Of Football, Kites and Goats: Sports in Afghanistan

by Katrina Forsythe, dramaturg

The Lions of Khorasan made it to the SAFF Final match in 2011.

Nasim and Yasir in A Second Birth play soccer with their friends—though they follow the European tradition of calling it football. While the Afghani people love their football (the national team was founded in 1922—just three years after they became an independent nation), there are other sports that are, perhaps, less familiar to an American audience.

Kite Flying

Thanks to the book The Kite Runner, we know that Afghani children like to fly kites. But this is not Mary Poppins’ kite flying. The traditional kite in Afghanistan is huge—four to six feet wide—and the string is enhanced with razors and broken glass. The point of the game is to cut the string of the other kites in the air. This means you have to get your kite up quick, and get it close to the other players’ kites without losing your own string. If you can cut down someone else’s kite, it belongs to you.

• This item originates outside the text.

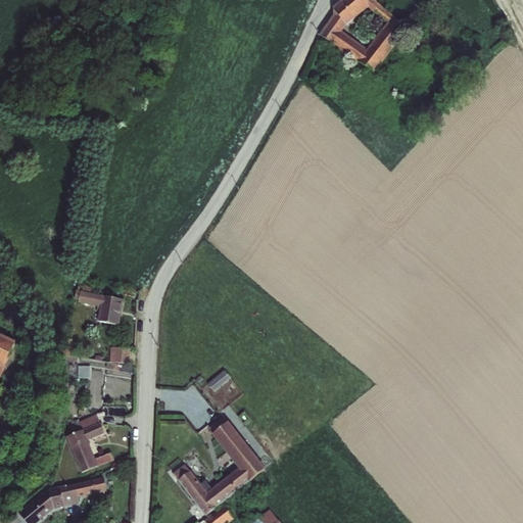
[(376,2),(374,0),(341,0),(332,8),(333,9),(333,16),(319,36),(331,44),(331,45),(374,75),(408,30),(376,2)]
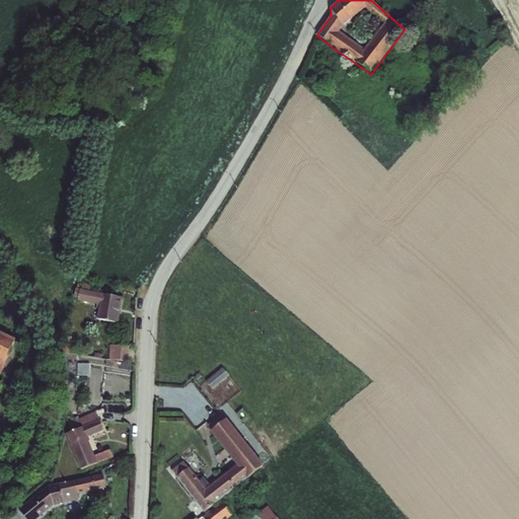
[(72,288),(70,297),(78,299),(77,301),(96,305),(96,308),(98,309),(96,319),(118,323),(123,298),(101,294),(90,292),(91,286),(80,284),(79,289),(72,288)]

image courtesy of ourjourneytosmile.com

Buzkashi

My favorite Afghani sport is called goat catching or Buzkashi. Imagine a no-holds-barred American football game on horses with a goat carcass instead of a ball, and you have a vague idea of what buzkashi is. Both horses and riders train for years before they ever make it into an actual match, and broken limbs are quite common. The dead goat rarely makes it through the game in one piece.